TGS Reports Robust Third Quarter Growth and an Optimistic Outlook for the Future
TGS (Symbol: TGS), a leading provider of geoscience data for exploration and production (E&P) companies, reported that its third-quarter revenue increased from $455 million in the same period last year to $501 million. The company’s EBITDA also reached $280 million compared to $268 million in the third quarter of 2022. Excluding one-time merger-related costs, the adjusted EBITDA would be $296 million. CEO Kristian Johansen emphasized the company's progress in exceeding merger synergy targets and expressed optimism about growth across all business units.
Key Points
- TGS's revenue for the third quarter of 2023 rose to $501 million, with EBITDA at $280 million.
- Adjusted EBITDA, excluding recurring costs, would be $296 million.
- The company is progressing ahead of its post-merger synergy targets, aiming for an annual synergy of $70 million by the end of the year.
- Strong multi-client sales and OBN contract revenues contributed to revenue growth.
- The New Energy Solutions segment saw significant growth and credit ratings were upgraded.
- The company declared a dividend of $0.14 per share.
Company Outlook
- TGS anticipates modest single-digit growth in seismic spending from its clients for the upcoming year.
- The company is optimistic about capturing significant market share from increased bidding activities.
- TGS expects strong sales during the winter season and an improved order book for early 2024.
Negative Highlights
- The Imaging and Technology segment experienced flat revenues with slightly negative margins.
- Net debt remained above the target range at $425 million, with plans to refinance the acquired debt.
- The multi-client investment guidance for the year has been adjusted due to permitting delays.
Positive Highlights
- Strong multi-client sales and OBN contract revenues were the main drivers of revenue growth.

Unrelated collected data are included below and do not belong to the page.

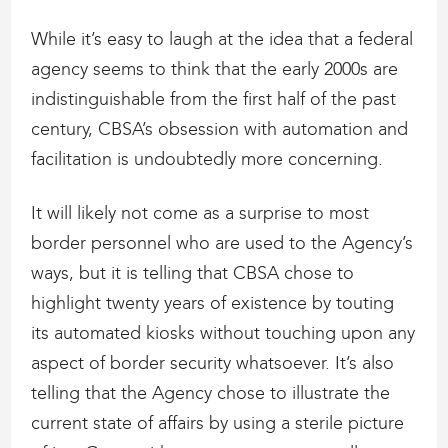
While it’s easy to laugh at the idea that a federal
agency seems to think that the early 2000s are
indistinguishable from the first half of the past
century, CBSA’s obsession with automation and
facilitation is undoubtedly more concerning.
It will likely not come as a surprise to most
border personnel who are used to the Agency’s
ways, but it is telling that CBSA chose to
highlight twenty years of existence by touting
its automated kiosks without touching upon any
aspect of border security whatsoever. It’s also
telling that the Agency chose to illustrate the
current state of affairs by using a sterile picture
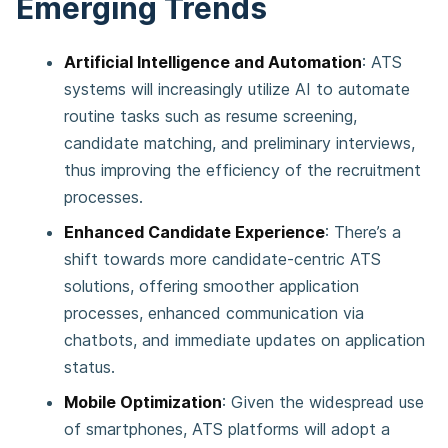
Emerging Trends
Artificial Intelligence and Automation
: ATS
systems will increasingly utilize AI to automate
routine tasks such as resume screening,
candidate matching, and preliminary interviews,
thus improving the efficiency of the recruitment
processes.
Enhanced Candidate Experience
: There’s a
shift towards more candidate-centric ATS
solutions, offering smoother application
processes, enhanced communication via
chatbots, and immediate updates on application
status.
Mobile Optimization
: Given the widespread use
of smartphones, ATS platforms will adopt a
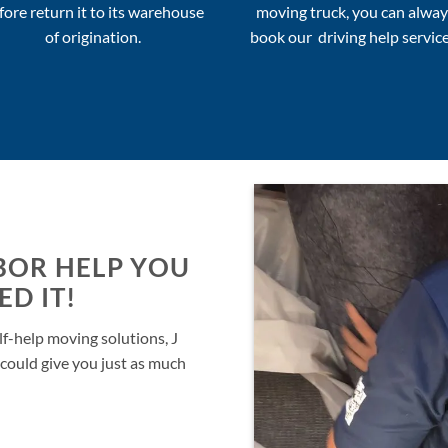
fore return it to its warehouse
moving truck, you can alway
of origination.
book our driving help service
BOR HELP YOU
D IT!
lf-help moving solutions, J
could give you just as much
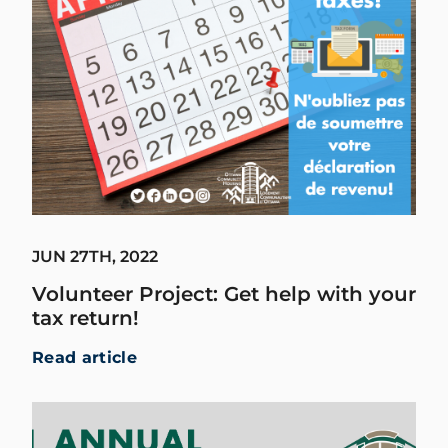
JUN 27TH, 2022
Volunteer Project: Get help with your
tax return!
Read article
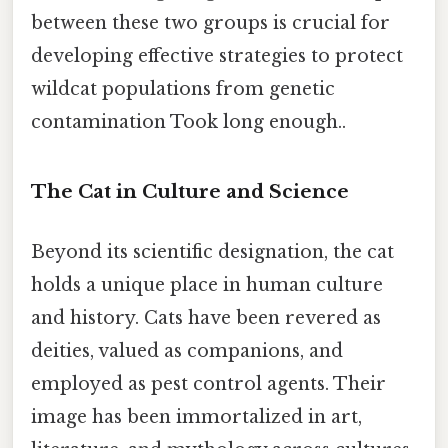
between these two groups is crucial for
developing effective strategies to protect
wildcat populations from genetic
contamination Took long enough..
The Cat in Culture and Science
Beyond its scientific designation, the cat
holds a unique place in human culture
and history. Cats have been revered as
deities, valued as companions, and
employed as pest control agents. Their
image has been immortalized in art,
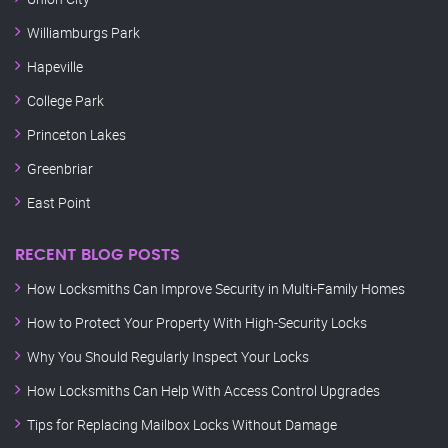
Williamburgs Park
Hapeville
College Park
Princeton Lakes
Greenbriar
East Point
RECENT BLOG POSTS
How Locksmiths Can Improve Security in Multi-Family Homes
How to Protect Your Property With High-Security Locks
Why You Should Regularly Inspect Your Locks
How Locksmiths Can Help With Access Control Upgrades
Tips for Replacing Mailbox Locks Without Damage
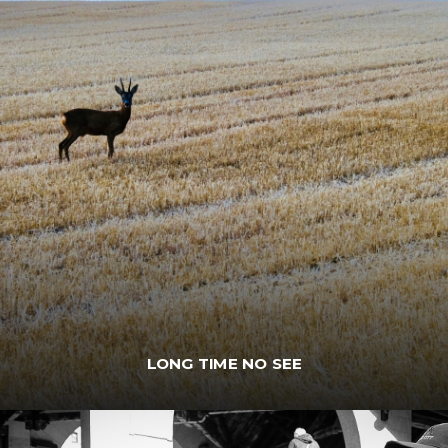
LONG TIME NO SEE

- The New Energy Solutions segment reported significant growth, indicating potential in new markets.
- The company is actively engaged in offshore wind research and seismic operations globally.
Shortcomings
- The company's net debt exceeded the target range due to the PGS merger.
- Imaging revenues were low margin, but there are plans in place to improve profitability.
Q&A Highlights
- CEO Kristian Johansen discussed the integration of different ERP and sales systems to realize synergies.

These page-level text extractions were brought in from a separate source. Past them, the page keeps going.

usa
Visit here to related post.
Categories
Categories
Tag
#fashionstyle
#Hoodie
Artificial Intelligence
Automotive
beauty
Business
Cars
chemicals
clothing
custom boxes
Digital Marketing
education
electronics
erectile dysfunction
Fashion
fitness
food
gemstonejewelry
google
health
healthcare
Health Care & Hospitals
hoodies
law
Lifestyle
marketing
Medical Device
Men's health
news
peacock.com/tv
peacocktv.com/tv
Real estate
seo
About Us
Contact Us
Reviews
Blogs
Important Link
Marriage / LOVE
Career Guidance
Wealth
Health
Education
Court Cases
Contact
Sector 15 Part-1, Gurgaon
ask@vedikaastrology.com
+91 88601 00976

- Refinancing of the acquired PGS debt is being prepared based on market conditions.
- The company has not reserved full capacity, maintaining optionality for vessel utilization.

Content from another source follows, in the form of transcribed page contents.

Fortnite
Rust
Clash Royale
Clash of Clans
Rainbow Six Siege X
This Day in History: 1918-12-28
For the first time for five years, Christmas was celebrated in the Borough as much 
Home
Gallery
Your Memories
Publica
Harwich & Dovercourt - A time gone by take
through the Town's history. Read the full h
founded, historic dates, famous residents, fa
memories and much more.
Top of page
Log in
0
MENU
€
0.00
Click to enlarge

TGS demonstrated resilience against industry challenges with a 10% revenue increase year-on-year and exceeded its post-merger synergy targets. The company's strategic focus on diversifying its offerings, particularly in New Energy Solutions, and its involvement in global projects are positive indicators for future performance. With strong cash flow and a solid order book, TGS is well-positioned to manage market volatility. Despite the current debt levels and the need for refinancing plans, the management remains focused on long-term growth and margin improvement. Investors may closely watch TGS's efforts to maintain operational efficiency and market opportunities as the company enters the winter season and beyond.